▶ **Information shown**:
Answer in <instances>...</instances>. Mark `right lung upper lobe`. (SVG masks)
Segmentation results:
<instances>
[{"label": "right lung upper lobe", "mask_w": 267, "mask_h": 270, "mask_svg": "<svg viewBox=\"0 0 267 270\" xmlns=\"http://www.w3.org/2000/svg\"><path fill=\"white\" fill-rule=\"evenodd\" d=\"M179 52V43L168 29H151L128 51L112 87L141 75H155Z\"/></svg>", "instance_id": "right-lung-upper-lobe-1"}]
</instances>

▶ **What you have to do**:
Output every line of the records above verbatim, in the same order.

▶ **Task answer**:
Answer in <instances>...</instances>. Mark `right lung upper lobe`. (SVG masks)
Segmentation results:
<instances>
[{"label": "right lung upper lobe", "mask_w": 267, "mask_h": 270, "mask_svg": "<svg viewBox=\"0 0 267 270\" xmlns=\"http://www.w3.org/2000/svg\"><path fill=\"white\" fill-rule=\"evenodd\" d=\"M179 52V43L168 29H151L128 51L112 87L141 75H155Z\"/></svg>", "instance_id": "right-lung-upper-lobe-1"}]
</instances>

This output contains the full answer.